To top off the topic of visual changes, it’s worth mentioning that all location designs in Mass Effect 1 have been retro-implemented from the third installment. For example, The Presidium is now an exact copy from ME3.

Another similar feature regards Character creator. Female version of Shepard has been also back-ported from ME3 and is a new default option for ME1 and ME2. You have an opportunity to choose the previous one as well, or you may forget about it altogether and make ourselves a Femshep from scratch, the way you want her to look. It really comes down to your imagination. What’s more, many customization options like hair or skin color have also been brought from Mass Effect Andromeda.

Gameplay changes

Letting off some steam after plowing through almost all essential visual changes in a rather hectic way, let’s move on to… loading times. So… anyone wants to talk about long elevator rides with repetitive dialogues? Oh, come on, I can’t be the only one who misses those times you couldn’t skip the gazillionth repetition of a certain line you have heard a couple of elevators before?

Just kidding… Of course, I don’t miss it. Quite frankly, I cherish the fact that Legendary Edition has skippable elevator rides. What that mean is – loading times were significantly shortened, in turn making the game more dynamic. I know, I know, Mass Effect purists may be disgruntled, however only slightly, because after all you get to decide. You may either ride along listening to Garrus’ elevator courtesy or Wrex’s smart-mouthed bugging just like in the original games, or you may give it a rest and leave the lift already.

Now, about that Mako physics… Yes, its ever-bouncy, ropy maneuvering and the general unLAVAble status were improved, at least partially. In a somewhat unknown turn of events, though, hitting the lava lake on Nonuel STILL results in an instant game-over, unlike driving into pools of lava on Therum. The latter miraculously damage Mako over time. Strange, indeed…Perhaps only Protheans knew why is that so… Nevertheless, BioWare once again gave a nod to Mass Effect purists and enabled switching the Mako physics modification off. Overzealousness on developer’s part or an embarrassment of riches? I’ll let you decide.

Speaking of abundance, as far as downloadable content is concerned, Legendary Edition is truly like a land of milk and honey. All single-player DLC is at hand (apart from Pinnacle Station from ME1, whose source code was lost)! Moreover, DLC weaponry and armor are distributed evenly, either by being found in levels or at Merchants.

Also, when it comes to weapon handling, all Mass Effect arsenal has been given real freedom, to whom it may belong. What does it mean exactly? Well, all guns can be used by any class. To sum it up curtly, “At last”, said the Engineer, finally zooming through the scope of a sniper rifle.

Another major difference between the Legendary Edition and the original trilogy is Mass Effect 3 Multiplayer or, rather, a lack of one. The initial idea to include it was ditched by the studio. Rumor has it, BioWare would have had far too less time and put far too much effort to have it brought into the final cut. Anyway, do you know anyone who has ever played Mass Effect’s Multiplayer? I don’t…
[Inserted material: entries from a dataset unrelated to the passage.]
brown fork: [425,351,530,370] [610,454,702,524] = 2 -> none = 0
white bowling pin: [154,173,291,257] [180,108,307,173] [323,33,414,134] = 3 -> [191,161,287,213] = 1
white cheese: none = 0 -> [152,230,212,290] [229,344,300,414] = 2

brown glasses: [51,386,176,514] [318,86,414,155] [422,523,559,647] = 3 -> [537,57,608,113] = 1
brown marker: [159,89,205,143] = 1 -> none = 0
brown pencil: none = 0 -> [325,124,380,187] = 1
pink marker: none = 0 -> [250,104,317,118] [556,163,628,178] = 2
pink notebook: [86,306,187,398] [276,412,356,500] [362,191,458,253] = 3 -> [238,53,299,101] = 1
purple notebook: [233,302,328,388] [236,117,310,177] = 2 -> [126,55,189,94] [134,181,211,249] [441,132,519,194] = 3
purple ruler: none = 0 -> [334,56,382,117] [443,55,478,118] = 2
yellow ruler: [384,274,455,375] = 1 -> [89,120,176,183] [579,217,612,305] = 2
Wrapping up the gameplay changes issue, it is necessary to pinpoint that giving orders in ME1 looks virtually the same as in ME2 and ME3. You may command your squadmates individually and their combat AI has been significantly boosted. Unfortunately, or fortunately, so has your enemies’… On the other hand, nobody said battling Reapers would be a walk in the park.

The Conclusion

There are lots of other changes, some with greater, others with lesser significance to the overall perception of Mass Effect Legendary Edition. Addition of Photo mode, Hardcore and Insanity difficulties available right form the start, enhancement of sound effects of weapons – I can carry on almost forever.
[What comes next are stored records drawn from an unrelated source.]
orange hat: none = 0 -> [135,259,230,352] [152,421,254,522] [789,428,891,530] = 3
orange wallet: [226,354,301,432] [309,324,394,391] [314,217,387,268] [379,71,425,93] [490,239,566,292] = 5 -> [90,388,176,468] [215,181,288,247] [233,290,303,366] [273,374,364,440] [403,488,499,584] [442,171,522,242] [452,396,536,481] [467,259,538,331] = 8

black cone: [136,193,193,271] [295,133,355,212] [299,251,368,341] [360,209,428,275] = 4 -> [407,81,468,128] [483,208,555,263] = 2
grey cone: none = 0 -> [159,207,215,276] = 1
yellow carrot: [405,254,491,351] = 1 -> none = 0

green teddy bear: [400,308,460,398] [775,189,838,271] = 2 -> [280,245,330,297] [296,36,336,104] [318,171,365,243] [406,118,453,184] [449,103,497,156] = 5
Sure, the game still has some bugs (simultaneously having tens of them fixed!), some other features might have been worked out differently, yet playing a game without quirks is like playing a perfect game. And perfect games are…boring. What’s even more important – they never can achieve a legendary status. And all the aforesaid changes in Mass Effect trilogy prove one thing: the legendary edition of BioWare’s opus magnum truly lives up to its name.